The Midwestern chain has opened five stores in other Washington communities, but there is none yet in South Sound.
“I’ve been seeing the ads and wondering, ‘Where are they?,’ ” Hyde said last week as she shopped at Target in Lacey’s South Sound Center.
Before the end of this year, Hyde will have her answer.
South Sound Center’s former Mervyns store is being transformed into South Sound’s first Kohl’s, and bulldozers have spent the past several days gutting the interior.
For the record, a Kohl’s spokeswoman will not divulge the company’s plans for South Sound stores.
“There is a store opening in Burlington on March 8, however, we have not yet announced any plans to open a new store in the Lacey community at this time,” Kohl’s spokeswoman Courtney Rogaczewski wrote in an e-mail to The Olympian last week.
The company’s plans for Lacey are in pages of blueprints on file in Lacey City Hall.
They show a 122,000-square-foot, two-story store that Sierra Construction Co. of Woodinville has until July to make ready for Kohl’s to install displays in and stock.
“They’re going to take three to four months to get the store ready,” said Eric Olson, Sierra’s project manager. “It’s going to be early October before the store is ready to open.”
Remodeling plans call for a Kohl’s that may feel larger to shoppers than Mervyns, which used up more square footage for behind-the-scenes storage space, said Wade Duffy, a Lacey building official.
Construction plans also call for an escalator.
“It’s a 40-year-old building that’s getting a complete facelift,” Duffy said. “It will be a substantial change.”
Retail industry accounts conclude that South Sound will be getting a store with prices set higher than Wal-Mart’s levels and lower than those at Macy’s. Its corporate slogan is “Expect Great Things.”
Unlike JCPenney, a direct competitor, Kohl’s sells branded label merchandise, not private-label merchandise. Kohl’s stores also generally are not in malls but in strip centers at high-traffic locations, said Seattle retail strategists Pat Johnson and Dick Outcalt.
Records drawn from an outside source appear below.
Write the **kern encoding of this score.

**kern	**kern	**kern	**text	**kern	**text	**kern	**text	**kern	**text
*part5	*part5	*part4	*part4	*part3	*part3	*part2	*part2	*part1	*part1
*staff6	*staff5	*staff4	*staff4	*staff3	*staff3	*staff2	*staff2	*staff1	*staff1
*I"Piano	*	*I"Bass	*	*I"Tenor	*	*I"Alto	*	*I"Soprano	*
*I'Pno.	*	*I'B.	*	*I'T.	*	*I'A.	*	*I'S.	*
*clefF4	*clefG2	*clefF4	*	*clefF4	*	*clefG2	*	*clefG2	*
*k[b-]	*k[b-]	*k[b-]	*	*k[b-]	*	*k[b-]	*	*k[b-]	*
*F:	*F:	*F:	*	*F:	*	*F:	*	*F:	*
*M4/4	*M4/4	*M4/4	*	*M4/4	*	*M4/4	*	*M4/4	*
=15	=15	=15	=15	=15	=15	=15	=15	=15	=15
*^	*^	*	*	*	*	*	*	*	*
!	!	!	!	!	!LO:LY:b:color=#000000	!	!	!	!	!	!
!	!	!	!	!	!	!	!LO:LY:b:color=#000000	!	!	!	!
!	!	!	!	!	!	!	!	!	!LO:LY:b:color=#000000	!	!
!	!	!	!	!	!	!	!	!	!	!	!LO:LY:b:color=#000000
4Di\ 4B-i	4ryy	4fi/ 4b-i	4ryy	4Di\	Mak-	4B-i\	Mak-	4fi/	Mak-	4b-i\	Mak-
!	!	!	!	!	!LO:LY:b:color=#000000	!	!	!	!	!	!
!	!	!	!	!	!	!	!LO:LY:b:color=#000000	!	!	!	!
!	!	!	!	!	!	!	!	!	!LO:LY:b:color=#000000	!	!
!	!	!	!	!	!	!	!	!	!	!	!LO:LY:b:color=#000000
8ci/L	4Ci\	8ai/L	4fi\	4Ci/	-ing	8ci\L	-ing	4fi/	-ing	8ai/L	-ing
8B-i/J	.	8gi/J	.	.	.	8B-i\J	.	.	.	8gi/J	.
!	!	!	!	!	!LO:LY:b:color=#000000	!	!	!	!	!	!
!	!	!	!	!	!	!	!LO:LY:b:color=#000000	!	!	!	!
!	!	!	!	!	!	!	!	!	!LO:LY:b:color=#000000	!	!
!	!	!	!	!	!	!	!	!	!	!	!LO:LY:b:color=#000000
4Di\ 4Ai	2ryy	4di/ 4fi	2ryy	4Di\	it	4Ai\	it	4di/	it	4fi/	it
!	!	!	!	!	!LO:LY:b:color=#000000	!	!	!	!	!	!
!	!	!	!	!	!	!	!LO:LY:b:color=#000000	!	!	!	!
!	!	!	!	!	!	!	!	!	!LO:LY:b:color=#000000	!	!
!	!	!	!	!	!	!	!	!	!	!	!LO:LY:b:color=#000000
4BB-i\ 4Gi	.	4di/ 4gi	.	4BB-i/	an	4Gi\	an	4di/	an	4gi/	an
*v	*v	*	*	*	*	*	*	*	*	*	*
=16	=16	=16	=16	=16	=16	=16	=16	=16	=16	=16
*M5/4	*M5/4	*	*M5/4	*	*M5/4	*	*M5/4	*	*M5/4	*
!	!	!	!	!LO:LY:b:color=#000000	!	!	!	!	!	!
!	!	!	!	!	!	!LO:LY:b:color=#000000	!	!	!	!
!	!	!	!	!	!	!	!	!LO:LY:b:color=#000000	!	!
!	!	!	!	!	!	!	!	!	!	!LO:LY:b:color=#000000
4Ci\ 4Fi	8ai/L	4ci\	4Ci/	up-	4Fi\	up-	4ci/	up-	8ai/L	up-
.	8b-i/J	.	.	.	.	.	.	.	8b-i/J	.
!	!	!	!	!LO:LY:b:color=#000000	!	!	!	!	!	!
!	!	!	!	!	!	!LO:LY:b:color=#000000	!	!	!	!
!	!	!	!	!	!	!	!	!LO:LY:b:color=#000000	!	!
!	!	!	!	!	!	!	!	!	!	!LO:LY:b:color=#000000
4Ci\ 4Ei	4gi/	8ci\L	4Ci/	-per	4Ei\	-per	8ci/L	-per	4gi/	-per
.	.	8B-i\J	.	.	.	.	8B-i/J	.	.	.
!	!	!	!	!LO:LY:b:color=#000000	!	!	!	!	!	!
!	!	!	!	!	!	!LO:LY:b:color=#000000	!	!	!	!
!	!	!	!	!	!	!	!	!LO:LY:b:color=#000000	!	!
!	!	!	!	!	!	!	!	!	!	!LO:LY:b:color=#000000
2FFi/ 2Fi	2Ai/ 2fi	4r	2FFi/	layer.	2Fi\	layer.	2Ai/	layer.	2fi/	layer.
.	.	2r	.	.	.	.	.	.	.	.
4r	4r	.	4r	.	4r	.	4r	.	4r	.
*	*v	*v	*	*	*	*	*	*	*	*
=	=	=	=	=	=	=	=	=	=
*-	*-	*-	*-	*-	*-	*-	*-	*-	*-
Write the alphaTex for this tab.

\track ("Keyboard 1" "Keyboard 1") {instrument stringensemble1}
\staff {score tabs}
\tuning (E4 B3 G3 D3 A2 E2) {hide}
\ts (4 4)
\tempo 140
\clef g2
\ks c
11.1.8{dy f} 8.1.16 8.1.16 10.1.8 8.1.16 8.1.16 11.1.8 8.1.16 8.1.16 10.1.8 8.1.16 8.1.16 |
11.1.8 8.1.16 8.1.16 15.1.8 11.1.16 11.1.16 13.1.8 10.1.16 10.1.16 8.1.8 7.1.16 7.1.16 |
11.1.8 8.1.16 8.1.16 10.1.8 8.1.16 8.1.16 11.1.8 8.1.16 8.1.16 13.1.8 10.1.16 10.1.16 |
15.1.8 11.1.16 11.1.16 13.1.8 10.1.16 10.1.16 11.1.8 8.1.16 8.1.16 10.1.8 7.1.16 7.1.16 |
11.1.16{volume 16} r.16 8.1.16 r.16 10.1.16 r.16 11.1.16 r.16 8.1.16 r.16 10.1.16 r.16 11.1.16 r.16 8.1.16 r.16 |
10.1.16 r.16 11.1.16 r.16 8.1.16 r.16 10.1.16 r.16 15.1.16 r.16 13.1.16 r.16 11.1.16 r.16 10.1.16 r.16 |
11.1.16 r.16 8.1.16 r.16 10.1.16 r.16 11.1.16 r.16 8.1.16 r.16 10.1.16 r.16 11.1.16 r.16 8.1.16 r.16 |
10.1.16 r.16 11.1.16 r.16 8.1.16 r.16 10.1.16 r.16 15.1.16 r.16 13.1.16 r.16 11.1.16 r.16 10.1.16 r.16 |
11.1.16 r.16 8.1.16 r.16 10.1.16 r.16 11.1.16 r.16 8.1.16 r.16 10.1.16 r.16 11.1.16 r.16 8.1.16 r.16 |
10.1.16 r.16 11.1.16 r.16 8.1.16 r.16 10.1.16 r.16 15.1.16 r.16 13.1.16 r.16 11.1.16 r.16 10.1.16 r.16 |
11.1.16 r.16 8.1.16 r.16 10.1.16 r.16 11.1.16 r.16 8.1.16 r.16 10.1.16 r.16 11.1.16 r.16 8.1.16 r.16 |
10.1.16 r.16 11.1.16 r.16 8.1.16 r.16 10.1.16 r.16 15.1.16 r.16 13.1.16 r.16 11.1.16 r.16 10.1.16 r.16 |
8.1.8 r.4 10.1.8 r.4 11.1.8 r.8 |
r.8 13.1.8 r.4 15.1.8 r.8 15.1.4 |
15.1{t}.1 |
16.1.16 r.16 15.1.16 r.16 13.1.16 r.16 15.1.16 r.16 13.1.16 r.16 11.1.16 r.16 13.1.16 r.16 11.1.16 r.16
“Lacey is a very good fit for them,” Johnson said of Kohl’s. South Sound Center is convenient because it’s close to Interstate 5 and the store can draw customers from the nearby Olympic peninsula, she said.
“They (Kohl’s) only go to the best intersections; they are a destination,” Outcalt said.
The store also aims to capture time-starved young moms who prefer to park near a store without lingering as long as they might in a larger mall, Outcalt said.
“Kohl’s is really focused on the working mom who drives up and gets what she wants quickly,” Johnson said.
The Menomonee Falls, Wis., company’s annual report reflects a booming enterprise.
Net sales increased an average of 17 percent per year from 2000 to 2005, from $6.2 billion to $13.4 billion for the period. Net income over that span grew nearly 20 percent per year, from $343 million in 2000 to $842 million in 2005.
Kohl’s finished last year with 817 stores and plans to operate 1,232 in the U.S. by 2010, according to its annual report.
Kohl’s lines of merchandise are similar to Mervyns and include women’s and men’s clothing, luggage, bedding, toys, maternity supplies, kitchen items and jewelry.
The company got to Lacey by occupying a vacancy left when California-based Mervyns decided to close its Washington and Oregon stores. That move eliminated 221 full-time and 659 part-time jobs in Washington.
Mervyns’ other South Sound location was as Westfield Capital mall in west Olympia. Management there has not announced a new tenant to take the place of the vacant Mervyns.
“We are talking to a few people, but at this point, there is nothing set in stone,” said Kristine Lleva, assistant general manager of Westfield Capital. She declined to predict when the mall’s owners might announce a successor to Mervyns.
South Sound Center shoppers, meanwhile, have at least a vague notion that Kohl’s will become a new option.
“I know they’re going to be here, but I don’t know much about them,” said Latonya Conner, 30, of Lacey. Conner said she would try shopping at Kohl’s.
Hyde, 40, said she, too, will shop at Kohl’s when she visits her children who live in the Olympia area.
“I’m always looking for a good place to shop where I can find a bargain,” she said.